Like most of the prospects the Mavs have brought in this week, these four are projected as late-second picks, if that. Without a first-round pick in the June 24 NBA draft, the Mavs will wait until the 50th of 60 pick rolls around to make selection.
Here's a look at today's group:
Elijah Millsap, a 6-foot-6, 210-pound junior out of Alabama-Birmingham. The small forward averaged 16.1 points and 9.5 rebounds in one season for the Blazers after transferring from Louisiana-Lafayette. He's taking a risk by coming out, but he has the length and powerful frame that will get some NBA teams excited. He's a confident player who makes good use of his solid frame slashing and finishing at the rim.
He's also seen what it takes to get the job done in the Association. His big brother is Utah Jazz power forward Paul Millsap.
Another 6-6, 210-pounder with a brother playing in the NBA is swingman Ryan Thompson, who averaged 17.2 points and 5.0 rebounds as a senior at Rider. That's where his brother, Sacramento Kings center Jason Thompson, starred and became the suprise 12th overall pick two years ago.
Ryan Thompson opened some eyes at the Portsmouth Invitational in April, leading the tournament in scoring while showing diversity to his game. Scouting reports say he's not a dynamic athlete, but he shot the ball extremely well from beyond the 3-point arc in Portsmouth, which he did not do as a senior, and he demonstrated excellent court savvy.
One of the better stories coming out of the college game last season was resilient Harvard point guard Jeremy Lin. Lin is of Asian descent and grew up in the Bay Area.
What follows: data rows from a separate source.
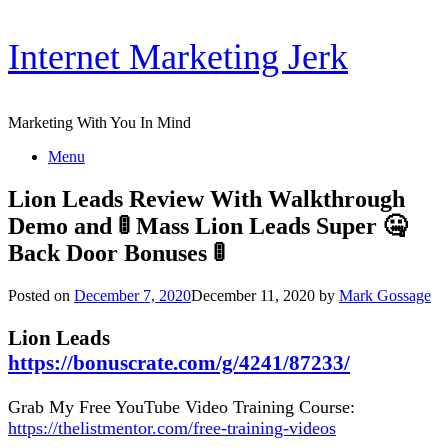
Skip
Internet Marketing Jerk
to
content
Marketing With You In Mind
Menu
Lion Leads Review With Walkthrough
Demo and 🚦 Mass Lion Leads Super 🤐
Back Door Bonuses 🚦
Posted on
December 7, 2020
December 11, 2020
by
Mark Gossage
Lion Leads
https://bonuscrate.com/g/4241/87233/
Grab My Free YouTube Video Training Course:
https://thelistmentor.com/free-training-videos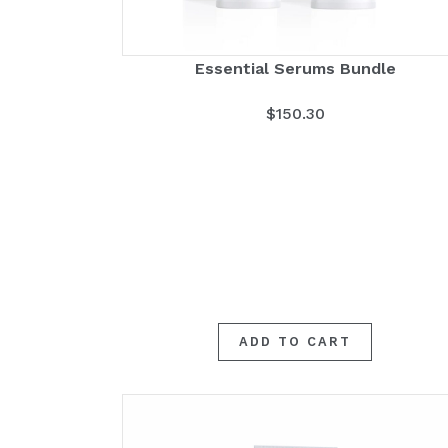
Essential Serums Bundle
$
150.30
ADD TO CART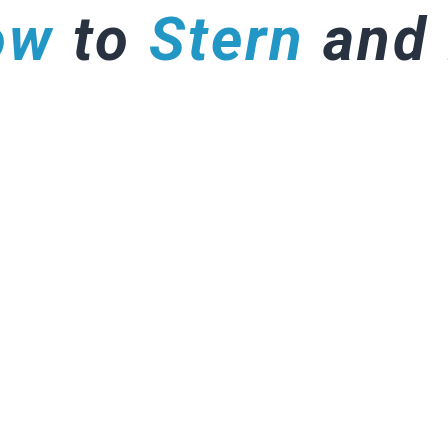
ow
to
Stern
and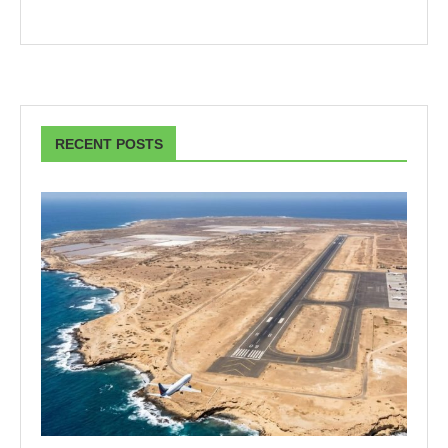
RECENT POSTS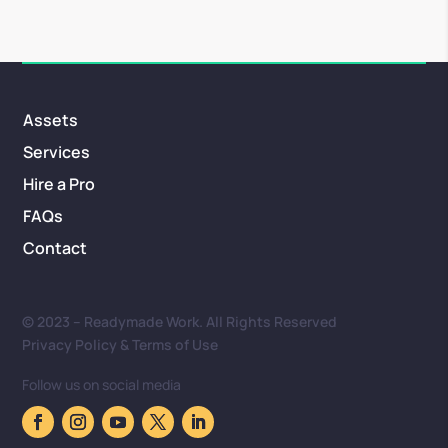
Assets
Services
Hire a Pro
FAQs
Contact
© 2023 – Readymade Work. All Rights Reserved
Privacy Policy & Terms of Use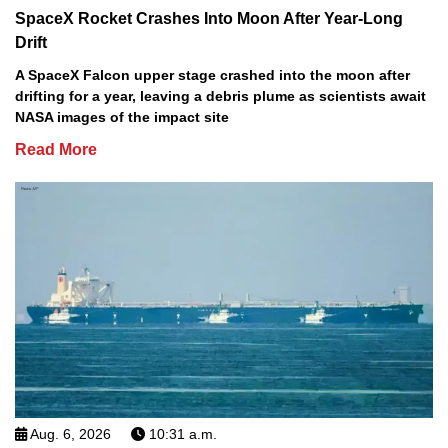
SpaceX Rocket Crashes Into Moon After Year-Long
Drift
A SpaceX Falcon upper stage crashed into the moon after
drifting for a year, leaving a debris plume as scientists await
NASA images of the impact site
Read More
Aug. 6, 2026
10:31 a.m.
His game often gets the obligatory comparisons to Steve Nash or Jason Kidd, which is pretty good considering growing up he was mostly told he was too skinny or too short or he simply wasn't taken seriously as a basketball player.
Lin averaged 16.4 points, 4.4 assists and 4.4 rebounds as a senior. He had Harvard on track to make its first NCAA Tournament since 1947 until late-season losses ended that dream.
The final prospect is Amarillo's own Justin Mason, who finished a four-year career at Texas as one of the Longhorns' top leaders.
The 6-2 guard doesn't bring a lot of scoring, but he'll earn a spot on someone's summer-league team through heart and hustle.